Me rehúso, sí, me niego a convertir mi hogar en una cibercasa, en donde tengamos que estar conectados a la red hasta cuando durmamos.
Las sociedades enteras se han detenido por un virus que es imperceptible a los ojos, pero que, al menor descuido, se nos mete al sistema y nos lleva de la mano directo a la agonía; y, sin embargo, dentro de la pandemia, el gran ojo digital demanda teletrabajar, teleestudiar, televivir, telesentir, telesoñar… producir, distribuir, consumir.
Hace muy poco, estar conectado a WhatsApp, Facebook, Twitter, Instagram, TikTok, Google Meet, Hangout, Houseparty, Zoom, entre otros, significaba ocio, disfrute, relajación.
Ahora, en “tiempos covid”, representa, en muchos casos, convivir con una prótesis virtual para ojos y manos, y una tortura laboral sin tregua.
Se han puesto a pensar en ¿cuándo fue la última vez que escribieron a mano? Yo me he dado cuenta que desde hace un par de años escribo a puño y letra no más que datos sueltos o frases cortas en post-it o bitácoras. Cada vez que produzco textos extensos lo hago directamente en la portátil o desde el celular.
Al hacer un sondeo entre mis familiares y amigos, he notado que existe un hartazgo de la conectividad. Nos hemos convertido en esclavos de un teclado y una pantalla.
Para muestra, un par de botones:
Caso 1: diseñador de 35 años, trabajador estable de una ONG.
Cumplía un horario de oficina de 8:30 a. m. a 5:30 p. m.
Horario en tiempos covid: de 8:00 a. m. en adelante.
Según lo que narra, el chat grupal de la oficina no para ni en madrugada. Le exigen mayor productividad sin respetar sus horarios personales y lo convocan a distintas horas a reuniones en Zoom.
Caso 2: docente de colegio nacional con 25 años de experiencia.
Cumplía un horario de 7:30 a. m. a 1:30 p. m.
Horario en tiempos de covid: de 6:00 a. m. en adelante.
Según lo que narra, la elaboración de sus clases virtuales le toma el doble de trabajo que las sesiones de clases presenciales. Además, debe estar atenta a cualquier hora del día a las dudas que le llegan por el grupo de padres de WhatsApp.
Deducciones: la explotación capitalista ha encontrado en el WhatsApp y en el Zoom su caldo de cultivo.
Las familias estamos recluidas hace semanas y si gozamos de algunos privilegios y no hemos pasado por la desdicha de romper la cuarentena para buscar dinero para alimentarnos, seguramente ya agotamos las mil formas de entretenernos en casa.

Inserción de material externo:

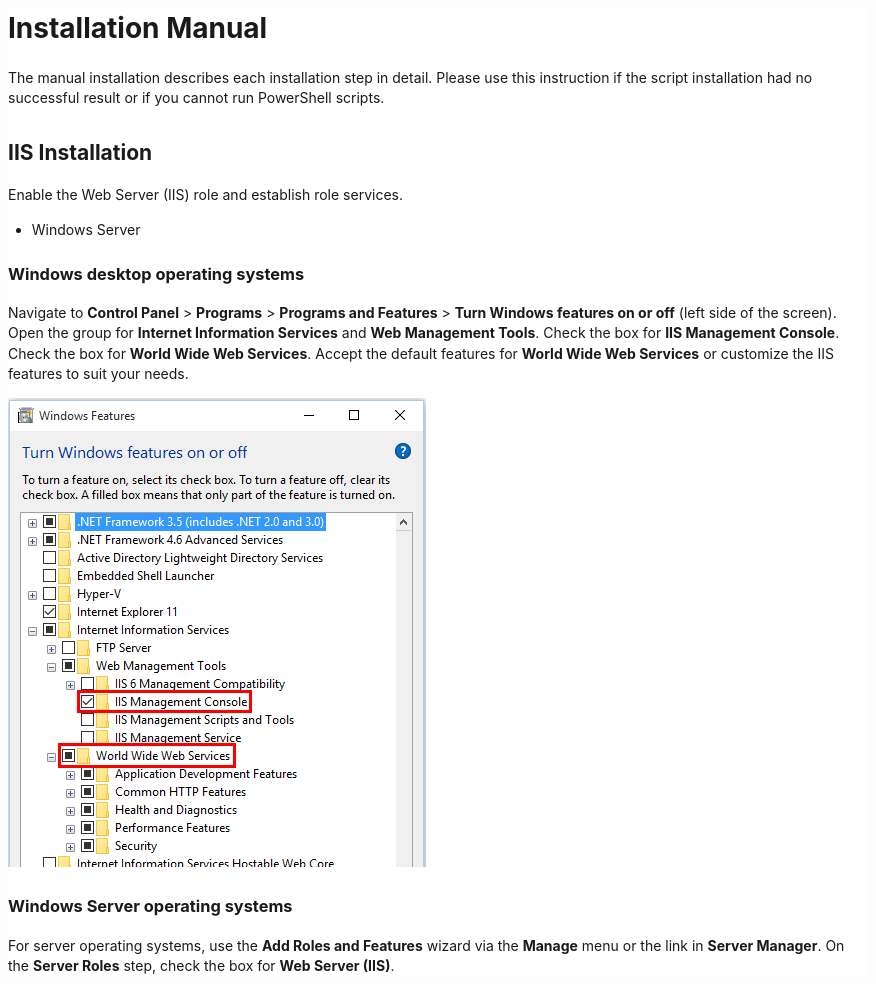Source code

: # Installation Manual

The manual installation describes each installation step in detail. Please use this instruction if the script installation had no successful result or if you cannot run PowerShell scripts.

## IIS Installation

Enable the Web Server (IIS) role and establish role services.

- Windows Server

### Windows desktop operating systems

Navigate to **Control Panel** > **Programs** > **Programs and Features** > **Turn Windows features on or off** (left side of the screen). Open the group for **Internet Information Services** and **Web Management Tools**. Check the box for **IIS Management Console**. Check the box for **World Wide Web Services**. Accept the default features for **World Wide Web Services** or customize the IIS features to suit your needs.

![Iis Windows Features](media/iis-windows-features.png)

### Windows Server operating systems

For server operating systems, use the **Add Roles and Features** wizard via the **Manage** menu or the link in **Server Manager**. On the **Server Roles** step, check the box for **Web Server (IIS)**.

Ya pasaron los días de ludo, charadas, rompecabezas, crucigramas, pupiletras; ya vimos los capítulos de todas las temporadas de las series que nos recomendaron. Ya vaciamos nuestro teclado en la sesión diaria de opinología por redes y, como canta “El Cuarteto de Nos”, cantamos a todo pulmón “Ya no sé qué hacer conmigo”.
¿Acaso está prohibido aburrirse? ¿Acaso es ley estar activos y productivos 24/7?
La sociedad, el Estado, la vida en general nos piden estar “conectados”. Y ¿si rompemos la hiperconexión a la que nos quieren someter? ¿Todavía no nos damos cuenta que nuestras acciones con el planeta lo están devastando?
¿Se animarían, al menos un día a la semana, a apagar su celular, tableta o portátil? ¿Y si revisamos nuestra relación tóxica con las redes?
¿Se imaginan la desestabilización del gran “ojo digital” al darse cuenta que, por un instante, ha dejado de vigilarnos y controlarnos?
Amigos, amigas y amigues, ¿hasta cuándo vamos a seguir tolerando y normalizando el control satelital de nuestros cuerpos?